Hardware design source files
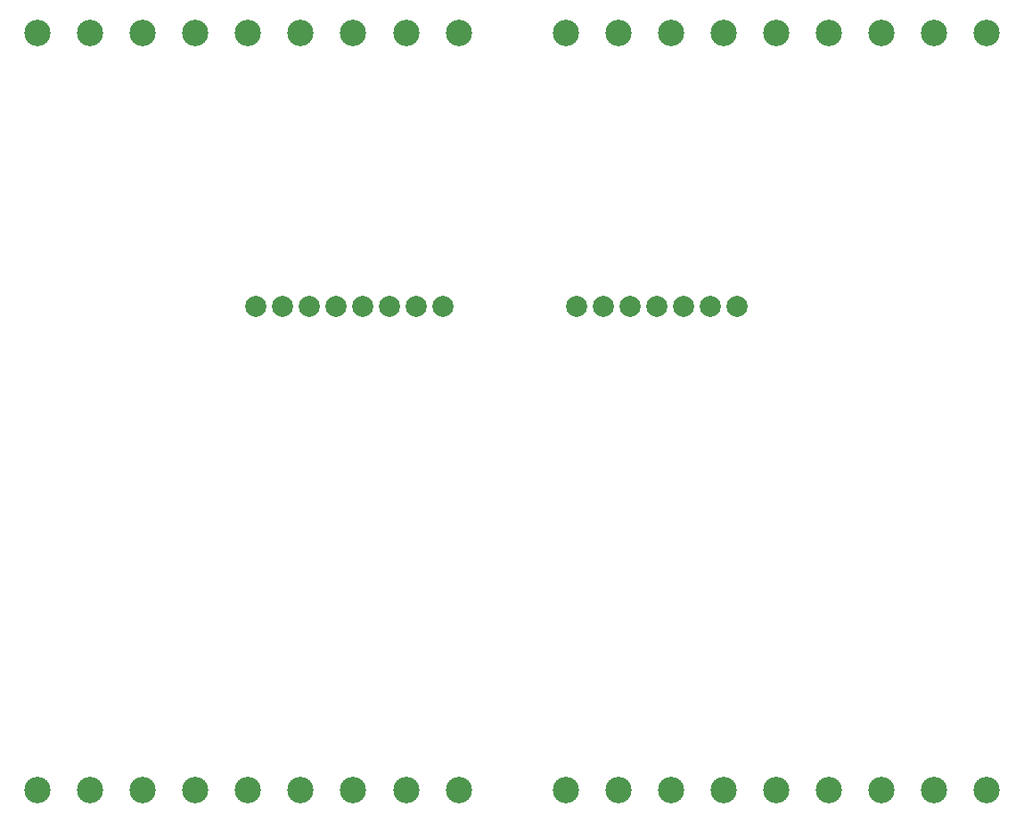
<source format=gbr>
%FSLAX34Y34*%
%MOMM*%
%LNCOPPER_BOTTOM*%
G71*
G01*
%ADD10C, 2.500*%
%ADD11C, 2.000*%
%LPD*%
X463900Y214100D02*
G54D10*
D03*
X413900Y214100D02*
G54D10*
D03*
X363900Y214100D02*
G54D10*
D03*
X313900Y214100D02*
G54D10*
D03*
X263900Y214100D02*
G54D10*
D03*
X213900Y214100D02*
G54D10*
D03*
X163900Y214100D02*
G54D10*
D03*
X113900Y214100D02*
G54D10*
D03*
X63900Y214100D02*
G54D10*
D03*
X449200Y674100D02*
G54D11*
D03*
X423800Y674100D02*
G54D11*
D03*
X398400Y674100D02*
G54D11*
D03*
X373000Y674100D02*
G54D11*
D03*
X347600Y674100D02*
G54D11*
D03*
X322200Y674100D02*
G54D11*
D03*
X296800Y674100D02*
G54D11*
D03*
X271400Y674100D02*
G54D11*
D03*
X271400Y674100D02*
G54D11*
D03*
X347600Y674100D02*
G54D11*
D03*
X398400Y674100D02*
G54D11*
D03*
X423800Y674100D02*
G54D11*
D03*
X449200Y674100D02*
G54D11*
D03*
X601600Y674100D02*
G54D11*
D03*
X652400Y674100D02*
G54D11*
D03*
X728600Y674100D02*
G54D11*
D03*
X703200Y674100D02*
G54D11*
D03*
X677800Y674100D02*
G54D11*
D03*
X652400Y674100D02*
G54D11*
D03*
X627000Y674100D02*
G54D11*
D03*
X601600Y674100D02*
G54D11*
D03*
X576200Y674100D02*
G54D11*
D03*
X296800Y674100D02*
G54D11*
D03*
X463900Y934100D02*
G54D10*
D03*
X413900Y934100D02*
G54D10*
D03*
X363900Y934100D02*
G54D10*
D03*
X313900Y934100D02*
G54D10*
D03*
X263900Y934100D02*
G54D10*
D03*
X213900Y934100D02*
G54D10*
D03*
X163900Y934100D02*
G54D10*
D03*
X113900Y934100D02*
G54D10*
D03*
X63900Y934100D02*
G54D10*
D03*
X965500Y214100D02*
G54D10*
D03*
X915500Y214100D02*
G54D10*
D03*
X865500Y214100D02*
G54D10*
D03*
X815500Y214100D02*
G54D10*
D03*
X765500Y214100D02*
G54D10*
D03*
X715500Y214100D02*
G54D10*
D03*
X665500Y214100D02*
G54D10*
D03*
X615500Y214100D02*
G54D10*
D03*
X565500Y214100D02*
G54D10*
D03*
X965500Y934100D02*
G54D10*
D03*
X915500Y934100D02*
G54D10*
D03*
X865500Y934100D02*
G54D10*
D03*
X815500Y934100D02*
G54D10*
D03*
X765500Y934100D02*
G54D10*
D03*
X715500Y934100D02*
G54D10*
D03*
X665500Y934100D02*
G54D10*
D03*
X615500Y934100D02*
G54D10*
D03*
X565500Y934100D02*
G54D10*
D03*
M02*

</source>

- _What to do_
Every record must be copied exactly, with the pictures left out.

- _Output of the task_
<source format=gbr>
%FSLAX34Y34*%
%MOMM*%
%LNCOPPER_BOTTOM*%
G71*
G01*
%ADD10C, 2.500*%
%ADD11C, 2.000*%
%LPD*%
X463900Y214100D02*
G54D10*
D03*
X413900Y214100D02*
G54D10*
D03*
X363900Y214100D02*
G54D10*
D03*
X313900Y214100D02*
G54D10*
D03*
X263900Y214100D02*
G54D10*
D03*
X213900Y214100D02*
G54D10*
D03*
X163900Y214100D02*
G54D10*
D03*
X113900Y214100D02*
G54D10*
D03*
X63900Y214100D02*
G54D10*
D03*
X449200Y674100D02*
G54D11*
D03*
X423800Y674100D02*
G54D11*
D03*
X398400Y674100D02*
G54D11*
D03*
X373000Y674100D02*
G54D11*
D03*
X347600Y674100D02*
G54D11*
D03*
X322200Y674100D02*
G54D11*
D03*
X296800Y674100D02*
G54D11*
D03*
X271400Y674100D02*
G54D11*
D03*
X271400Y674100D02*
G54D11*
D03*
X347600Y674100D02*
G54D11*
D03*
X398400Y674100D02*
G54D11*
D03*
X423800Y674100D02*
G54D11*
D03*
X449200Y674100D02*
G54D11*
D03*
X601600Y674100D02*
G54D11*
D03*
X652400Y674100D02*
G54D11*
D03*
X728600Y674100D02*
G54D11*
D03*
X703200Y674100D02*
G54D11*
D03*
X677800Y674100D02*
G54D11*
D03*
X652400Y674100D02*
G54D11*
D03*
X627000Y674100D02*
G54D11*
D03*
X601600Y674100D02*
G54D11*
D03*
X576200Y674100D02*
G54D11*
D03*
X296800Y674100D02*
G54D11*
D03*
X463900Y934100D02*
G54D10*
D03*
X413900Y934100D02*
G54D10*
D03*
X363900Y934100D02*
G54D10*
D03*
X313900Y934100D02*
G54D10*
D03*
X263900Y934100D02*
G54D10*
D03*
X213900Y934100D02*
G54D10*
D03*
X163900Y934100D02*
G54D10*
D03*
X113900Y934100D02*
G54D10*
D03*
X63900Y934100D02*
G54D10*
D03*
X965500Y214100D02*
G54D10*
D03*
X915500Y214100D02*
G54D10*
D03*
X865500Y214100D02*
G54D10*
D03*
X815500Y214100D02*
G54D10*
D03*
X765500Y214100D02*
G54D10*
D03*
X715500Y214100D02*
G54D10*
D03*
X665500Y214100D02*
G54D10*
D03*
X615500Y214100D02*
G54D10*
D03*
X565500Y214100D02*
G54D10*
D03*
X965500Y934100D02*
G54D10*
D03*
X915500Y934100D02*
G54D10*
D03*
X865500Y934100D02*
G54D10*
D03*
X815500Y934100D02*
G54D10*
D03*
X765500Y934100D02*
G54D10*
D03*
X715500Y934100D02*
G54D10*
D03*
X665500Y934100D02*
G54D10*
D03*
X615500Y934100D02*
G54D10*
D03*
X565500Y934100D02*
G54D10*
D03*
M02*

</source>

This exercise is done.